Mature students to get help with tuition
Low-income mature students who go to college or university will also be eligible for free tuition — for the first time providing them with the same level of financial help as teens applying straight from Ontario high schools.
“We have really focused our attention on reducing barriers to postsecondary education,” Deb Matthews, Ontario’s minister of advanced education and skills development, told students gathered at Toronto’s City Adult Learning Centre for a news conference held with Education Minister Mitzie Hunter.
Speaking to reporters after, Matthews said under the old system, the 30-per-cent tuition rebate was only offered for the four years after high school graduation, and mature students also didn’t qualify for an access grant geared to low-income families.
The government’s new, streamlined aid plan, which comes into effect this fall, provides students whose families earn less than $50,000 with nonrepayable grants covering their full tuition, and in most cases, more.

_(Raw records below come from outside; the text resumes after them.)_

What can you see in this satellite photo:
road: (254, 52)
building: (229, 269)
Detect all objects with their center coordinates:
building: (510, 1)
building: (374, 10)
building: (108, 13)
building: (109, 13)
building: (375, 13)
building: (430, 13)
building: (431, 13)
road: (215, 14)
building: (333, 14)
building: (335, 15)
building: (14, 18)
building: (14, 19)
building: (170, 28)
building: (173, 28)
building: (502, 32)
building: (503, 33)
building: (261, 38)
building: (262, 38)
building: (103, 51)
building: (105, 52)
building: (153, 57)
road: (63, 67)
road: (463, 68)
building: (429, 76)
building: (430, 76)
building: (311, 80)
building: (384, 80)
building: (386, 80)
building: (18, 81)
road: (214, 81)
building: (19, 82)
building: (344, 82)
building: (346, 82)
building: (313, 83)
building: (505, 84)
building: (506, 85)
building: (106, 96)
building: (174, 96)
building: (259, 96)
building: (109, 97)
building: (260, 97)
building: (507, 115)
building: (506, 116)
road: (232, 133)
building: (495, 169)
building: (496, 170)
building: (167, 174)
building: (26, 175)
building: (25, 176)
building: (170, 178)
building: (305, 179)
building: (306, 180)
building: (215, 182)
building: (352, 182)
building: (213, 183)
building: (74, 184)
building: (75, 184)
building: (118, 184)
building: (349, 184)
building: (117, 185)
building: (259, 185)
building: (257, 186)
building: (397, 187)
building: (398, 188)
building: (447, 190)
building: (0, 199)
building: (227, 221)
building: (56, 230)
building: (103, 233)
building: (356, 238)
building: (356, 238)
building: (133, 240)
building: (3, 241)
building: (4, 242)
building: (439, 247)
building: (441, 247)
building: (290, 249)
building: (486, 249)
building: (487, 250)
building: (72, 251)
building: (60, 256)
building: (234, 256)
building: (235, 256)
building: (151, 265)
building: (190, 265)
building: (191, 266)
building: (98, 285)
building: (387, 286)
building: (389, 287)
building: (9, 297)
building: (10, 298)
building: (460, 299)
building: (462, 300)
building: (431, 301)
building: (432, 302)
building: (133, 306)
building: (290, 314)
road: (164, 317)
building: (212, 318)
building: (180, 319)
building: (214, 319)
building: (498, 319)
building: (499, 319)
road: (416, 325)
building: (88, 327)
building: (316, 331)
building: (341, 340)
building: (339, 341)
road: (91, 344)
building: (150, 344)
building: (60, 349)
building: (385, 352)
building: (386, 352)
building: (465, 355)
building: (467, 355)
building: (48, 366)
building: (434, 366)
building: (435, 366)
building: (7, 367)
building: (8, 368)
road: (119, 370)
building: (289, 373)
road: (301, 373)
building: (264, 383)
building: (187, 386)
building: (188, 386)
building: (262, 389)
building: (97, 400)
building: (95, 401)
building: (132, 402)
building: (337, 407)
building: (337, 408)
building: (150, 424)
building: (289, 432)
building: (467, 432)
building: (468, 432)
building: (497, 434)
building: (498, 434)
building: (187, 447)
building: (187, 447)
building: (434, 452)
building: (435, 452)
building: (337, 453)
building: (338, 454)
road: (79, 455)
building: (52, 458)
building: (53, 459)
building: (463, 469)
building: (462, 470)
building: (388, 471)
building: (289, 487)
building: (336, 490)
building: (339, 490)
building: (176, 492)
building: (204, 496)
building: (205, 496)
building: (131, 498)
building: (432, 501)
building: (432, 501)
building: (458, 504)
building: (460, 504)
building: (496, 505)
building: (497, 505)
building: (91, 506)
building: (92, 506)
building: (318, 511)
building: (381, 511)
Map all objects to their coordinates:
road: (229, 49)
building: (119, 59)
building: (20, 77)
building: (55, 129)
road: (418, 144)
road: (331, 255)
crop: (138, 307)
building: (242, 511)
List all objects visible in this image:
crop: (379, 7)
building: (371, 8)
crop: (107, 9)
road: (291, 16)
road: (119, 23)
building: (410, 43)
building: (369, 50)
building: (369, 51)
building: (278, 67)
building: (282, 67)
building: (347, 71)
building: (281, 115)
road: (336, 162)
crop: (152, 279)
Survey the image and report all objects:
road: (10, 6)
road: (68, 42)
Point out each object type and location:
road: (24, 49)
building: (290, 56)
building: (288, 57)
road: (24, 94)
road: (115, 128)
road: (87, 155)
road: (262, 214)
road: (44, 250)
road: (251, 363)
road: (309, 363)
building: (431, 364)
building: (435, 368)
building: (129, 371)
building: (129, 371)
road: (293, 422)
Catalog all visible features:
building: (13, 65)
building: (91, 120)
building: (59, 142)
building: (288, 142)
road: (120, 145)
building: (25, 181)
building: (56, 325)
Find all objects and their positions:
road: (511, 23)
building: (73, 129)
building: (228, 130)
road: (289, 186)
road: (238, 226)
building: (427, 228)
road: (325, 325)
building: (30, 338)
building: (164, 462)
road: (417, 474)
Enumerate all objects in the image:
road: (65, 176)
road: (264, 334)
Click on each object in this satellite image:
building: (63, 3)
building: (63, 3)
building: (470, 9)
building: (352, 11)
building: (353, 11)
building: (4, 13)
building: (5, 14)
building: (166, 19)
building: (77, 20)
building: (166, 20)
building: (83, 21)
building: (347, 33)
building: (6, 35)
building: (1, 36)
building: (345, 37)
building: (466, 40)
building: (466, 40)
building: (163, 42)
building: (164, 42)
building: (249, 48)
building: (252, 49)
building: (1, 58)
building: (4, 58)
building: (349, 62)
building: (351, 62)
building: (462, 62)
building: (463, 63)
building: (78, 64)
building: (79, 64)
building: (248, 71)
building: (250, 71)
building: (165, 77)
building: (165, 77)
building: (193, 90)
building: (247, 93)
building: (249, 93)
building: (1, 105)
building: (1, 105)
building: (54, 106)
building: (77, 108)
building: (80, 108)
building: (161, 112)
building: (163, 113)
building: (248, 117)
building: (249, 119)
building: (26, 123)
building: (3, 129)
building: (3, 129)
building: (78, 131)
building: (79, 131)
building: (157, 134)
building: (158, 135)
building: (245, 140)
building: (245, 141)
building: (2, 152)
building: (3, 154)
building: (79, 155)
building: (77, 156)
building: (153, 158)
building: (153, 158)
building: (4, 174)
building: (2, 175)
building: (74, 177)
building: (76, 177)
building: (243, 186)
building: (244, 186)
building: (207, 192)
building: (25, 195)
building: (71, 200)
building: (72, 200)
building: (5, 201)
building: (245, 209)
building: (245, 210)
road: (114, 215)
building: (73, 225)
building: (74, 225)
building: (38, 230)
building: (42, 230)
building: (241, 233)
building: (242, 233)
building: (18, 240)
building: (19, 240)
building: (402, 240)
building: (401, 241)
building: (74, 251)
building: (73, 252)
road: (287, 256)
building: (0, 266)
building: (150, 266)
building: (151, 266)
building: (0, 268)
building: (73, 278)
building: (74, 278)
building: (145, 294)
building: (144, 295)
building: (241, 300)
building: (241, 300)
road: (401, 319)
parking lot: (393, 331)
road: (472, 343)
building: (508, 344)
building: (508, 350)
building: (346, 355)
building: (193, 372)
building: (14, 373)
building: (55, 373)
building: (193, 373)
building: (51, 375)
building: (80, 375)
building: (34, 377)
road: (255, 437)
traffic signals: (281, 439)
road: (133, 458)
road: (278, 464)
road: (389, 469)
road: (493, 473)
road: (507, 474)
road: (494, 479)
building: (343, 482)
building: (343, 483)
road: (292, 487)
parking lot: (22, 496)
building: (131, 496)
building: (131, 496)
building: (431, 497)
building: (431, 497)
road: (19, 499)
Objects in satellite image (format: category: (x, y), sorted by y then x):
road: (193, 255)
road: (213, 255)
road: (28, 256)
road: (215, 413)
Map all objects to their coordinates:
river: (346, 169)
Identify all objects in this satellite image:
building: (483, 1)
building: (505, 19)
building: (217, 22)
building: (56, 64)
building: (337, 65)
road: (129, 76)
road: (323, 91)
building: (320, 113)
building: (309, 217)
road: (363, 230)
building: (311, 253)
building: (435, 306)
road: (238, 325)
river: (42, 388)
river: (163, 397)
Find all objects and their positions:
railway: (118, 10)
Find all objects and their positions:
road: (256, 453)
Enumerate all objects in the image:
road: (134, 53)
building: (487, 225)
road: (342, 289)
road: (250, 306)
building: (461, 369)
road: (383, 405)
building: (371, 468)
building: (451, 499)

Mature students will be eligible for all new grants.
Matthews, who returned to university at age 42 to finish a bachelor of arts degree, continuing on to earn a doctorate, said about 150,000 students will receive the free tuition, which includes teens as well as mature students.
The cost of the tuition is expected to be covered by the elimination of post-secondary tax credits. New Democrat MPP Peter Tabuns (Toronto-Danforth) wonders if the government really has the funding to cover the free tuition plan, and while it’s a “good idea that mature students have the funding . . . if they are just simply repackaging previous allocations, what are the implications of that?”